Freelance Business Plan Template (Free Download)
When you hear the phrase ‘business plan’, it’s easy to think of super corporate, formal 80-page documents.
In fact, when you search ‘business plan’ or ‘business plan template’ online, it often comes up with those exact type of corporate results full of pages and sections that the average freelancer or new small business owner probably won’t understand and definitely won’t need!
If you’re setting up or running a small business, I have a couple of options for you instead…
Option 1: A simple business plan document
I’ve created a business plan template specifically for freelancers, small business owners, and creatives. It’s not for corporate mergers or multi-national businesses to use; it’s for you and your own internal reference.
I have written a guide to filling out each section and have used language that is un-intimidating and easy to understand, keeping it minimal to the essentials that you’ll need for your small biz, including sections on:
Summary & Goals
Perhaps the most key part of the plan, getting all your goals, ideas and ambitions onto paper is a great way to get started (and get you excited!).
When setting goals and objectives, making sure they're SMART is important for being able to measure your progress.
Customers & competitors
So while you've talked about what you're offering and why in the other sections, this section is where you need to start thinking about your market.
Time to really get to know your customer and their habits, and consider how you're going to encourage loyalty in your brand too. Understanding where you place amongst your competitors is important too, and you may find it useful to complete a competitor SWOT analysis.
products & services
In this section, you can write down what your offerings are, and your processes too if you need to.
As well as where these offerings will be available, and how much for, I also like to consider the 'why'. Why are you offering these products/services, and how is it going to benefit your business?
promotion
Ahh my favourite part (kinda sarcastic, kinda not...).

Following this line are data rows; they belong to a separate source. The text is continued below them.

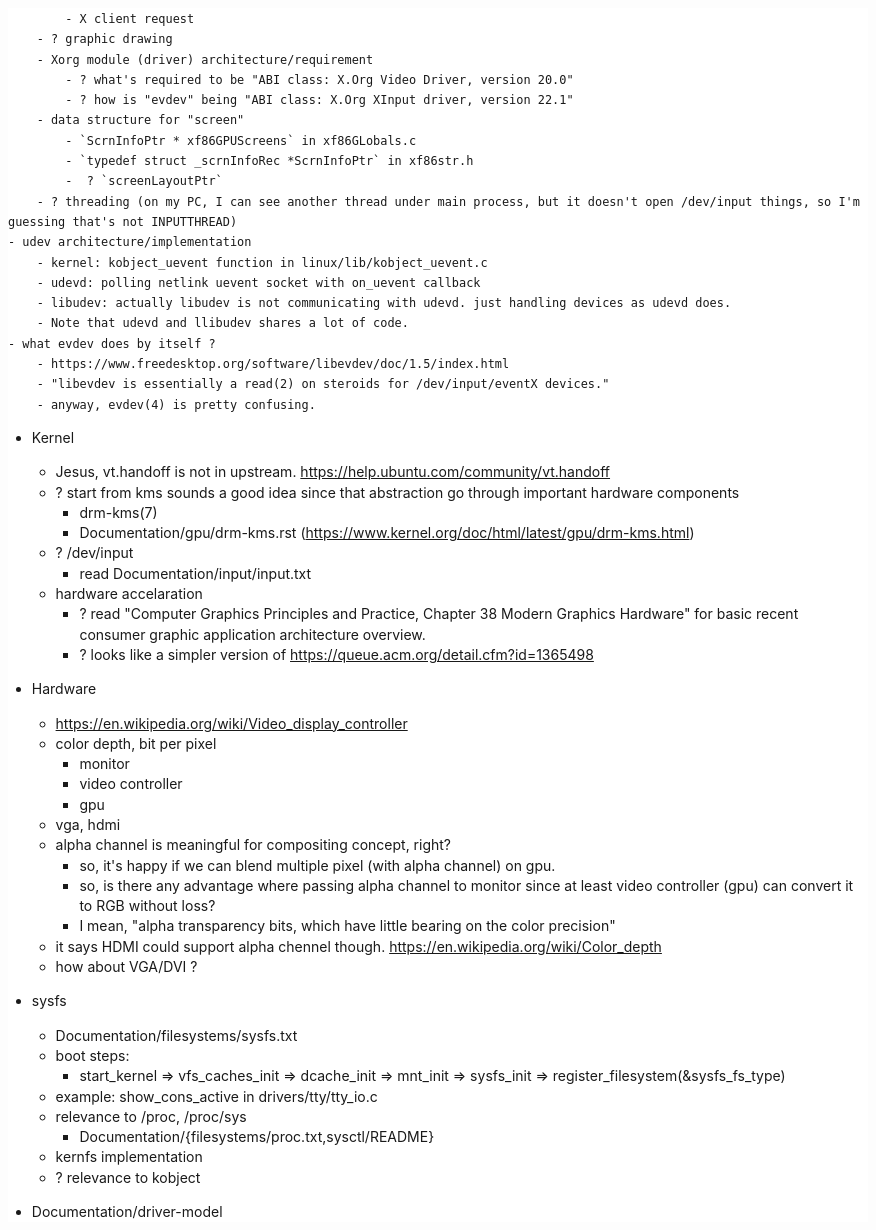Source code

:            - X client request
        - ? graphic drawing
        - Xorg module (driver) architecture/requirement
            - ? what's required to be "ABI class: X.Org Video Driver, version 20.0"
            - ? how is "evdev" being "ABI class: X.Org XInput driver, version 22.1"
        - data structure for "screen"
            - `ScrnInfoPtr * xf86GPUScreens` in xf86GLobals.c
            - `typedef struct _scrnInfoRec *ScrnInfoPtr` in xf86str.h
            -  ? `screenLayoutPtr`
        - ? threading (on my PC, I can see another thread under main process, but it doesn't open /dev/input things, so I'm guessing that's not INPUTTHREAD)
    - udev architecture/implementation
        - kernel: kobject_uevent function in linux/lib/kobject_uevent.c
        - udevd: polling netlink uevent socket with on_uevent callback
        - libudev: actually libudev is not communicating with udevd. just handling devices as udevd does.
        - Note that udevd and llibudev shares a lot of code.
    - what evdev does by itself ?
        - https://www.freedesktop.org/software/libevdev/doc/1.5/index.html
        - "libevdev is essentially a read(2) on steroids for /dev/input/eventX devices."
        - anyway, evdev(4) is pretty confusing.

- Kernel
    - Jesus, vt.handoff is not in upstream. https://help.ubuntu.com/community/vt.handoff
    - ? start from kms sounds a good idea since that abstraction go through important hardware components
        - drm-kms(7)
        - Documentation/gpu/drm-kms.rst (https://www.kernel.org/doc/html/latest/gpu/drm-kms.html)
    - ? /dev/input
        - read Documentation/input/input.txt
    - hardware accelaration
        - ? read "Computer Graphics Principles and Practice, Chapter 38 Modern Graphics Hardware" for basic recent consumer graphic application architecture overview.
        - ? looks like a simpler version of https://queue.acm.org/detail.cfm?id=1365498

- Hardware
  - https://en.wikipedia.org/wiki/Video_display_controller
  - color depth, bit per pixel
      - monitor
      - video controller
      - gpu
  - vga, hdmi
  - alpha channel is meaningful for compositing concept, right?
      - so, it's happy if we can blend multiple pixel (with alpha channel) on gpu.
      - so, is there any advantage where passing alpha channel to monitor since at least video controller (gpu) can convert it to RGB without loss?
      - I mean, "alpha transparency bits, which have little bearing on the color precision"
  - it says HDMI could support alpha chennel though. https://en.wikipedia.org/wiki/Color_depth
  - how about VGA/DVI ?


- sysfs
  - Documentation/filesystems/sysfs.txt
  - boot steps:
      - start_kernel => vfs_caches_init => dcache_init => mnt_init => sysfs_init => register_filesystem(&sysfs_fs_type)
  - example: show_cons_active in drivers/tty/tty_io.c
  - relevance to /proc, /proc/sys
      - Documentation/{filesystems/proc.txt,sysctl/README}
  - kernfs implementation
  - ? relevance to kobject

- Documentation/driver-model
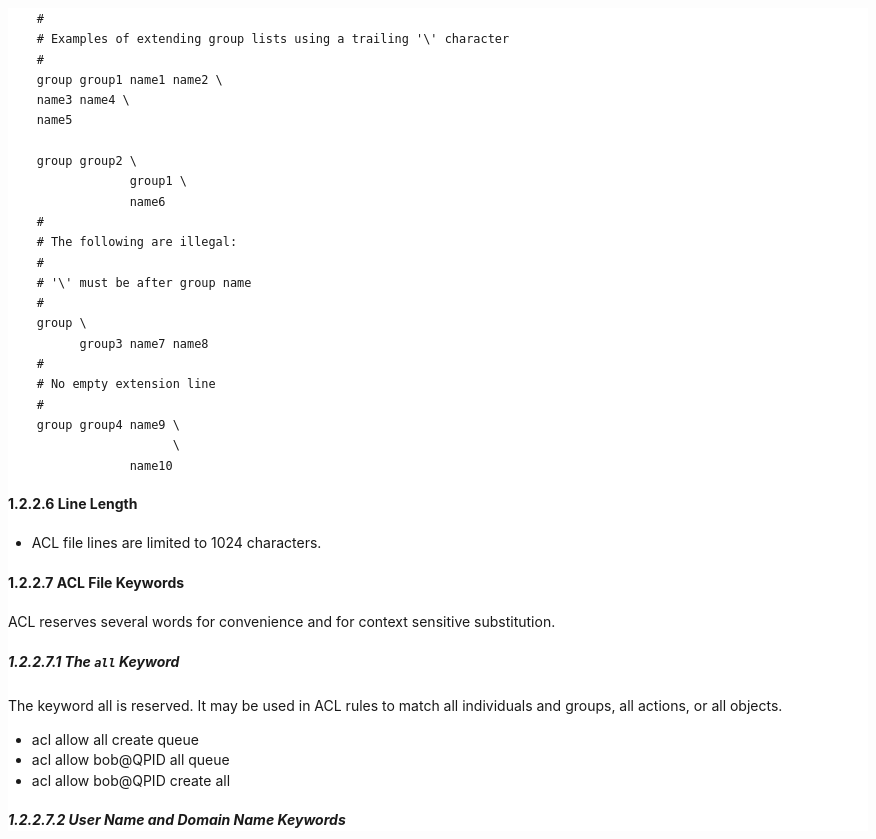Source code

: 
        #
        # Examples of extending group lists using a trailing '\' character
        #
        group group1 name1 name2 \
        name3 name4 \
        name5

        group group2 \
                     group1 \
                     name6
        #
        # The following are illegal:
        #
        # '\' must be after group name
        #
        group \
              group3 name7 name8
        #
        # No empty extension line
        #
        group group4 name9 \
                           \
                     name10

#### <span class="header-section-number">1.2.2.6</span> Line Length

-   ACL file lines are limited to 1024 characters.

#### <span class="header-section-number">1.2.2.7</span> ACL File Keywords

ACL reserves several words for convenience and for context sensitive
substitution.

##### <span class="header-section-number">1.2.2.7.1</span> The `all` Keyword

The keyword all is reserved. It may be used in ACL rules to match all
individuals and groups, all actions, or all objects.

-   acl allow all create queue
-   acl allow bob@QPID all queue
-   acl allow bob@QPID create all

##### <span class="header-section-number">1.2.2.7.2</span> User Name and Domain Name Keywords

As a marketer, this is the part I know most about, but it's also the most detailed (and hardest) part to fill in and implement.
Whether it's online or offline, marketing take a lot of time and effort, but it really is a necessary part of your business plan.
financials & measurement
And then we have the most boring section, in my opinion of course!
While this part of a business plan can go on forever for some businesses, I've kept mine really short and sweet. Only include the necessary is what I say.
These bits are probably the bits that you'll want to keep updated throughout the year so that you can check you're on track with your goals!
Here’s my document template:
Option 2: A flexible, one-page business plan
For most business owners, we don’t actually NEED a long document business plan. It ends up gathering dust in a folder somewhere and by the time you revisit it, it’s out of date! Instead, a one-page plan is so much more flexible and useful.
Why I've ditched my Business Plan Document
I used to write up a business plan document each year (roughly 10 pages long - relatively short for a biz plan actually!) for my freelance design business, and each time I’d review this document after 6 months (or even 3 months) after writing it, I’d find that my goals and journey had totally changed.
The business plan was no longer relevant.
And so I'd spend a week or so writing a new one, with my newly aligned aims and ideas. But I'd forget about it within a week after that, and wouldn't end up revisiting it again until 3 months later when - you guessed it - my plans had changed again!
This is completely normal for small & solo business owners - particularly online-based businesses, where technology & innovations are changing faster than any of us can keep up.
I know I'm not alone in feeling like the detailed document route isn't working. Sure, sometimes you need a more formal business plan if you're getting investment, funding or new partners etc, but for most of us freelancers and small business owners, it's okay to find a more flexible way of doing things that works better for us!
So I created a more flexible, ‘lean’ business plan… with trello!
Trello is the project management tool I love and use for my whole business because it’s so simple and intuitive thanks to its ‘kanban board’ set up. I’ve created a one-page, at-a-glance business plan template on Trello to keep things streamlined and simple for us freelancers to check in with and update regularly without the headache.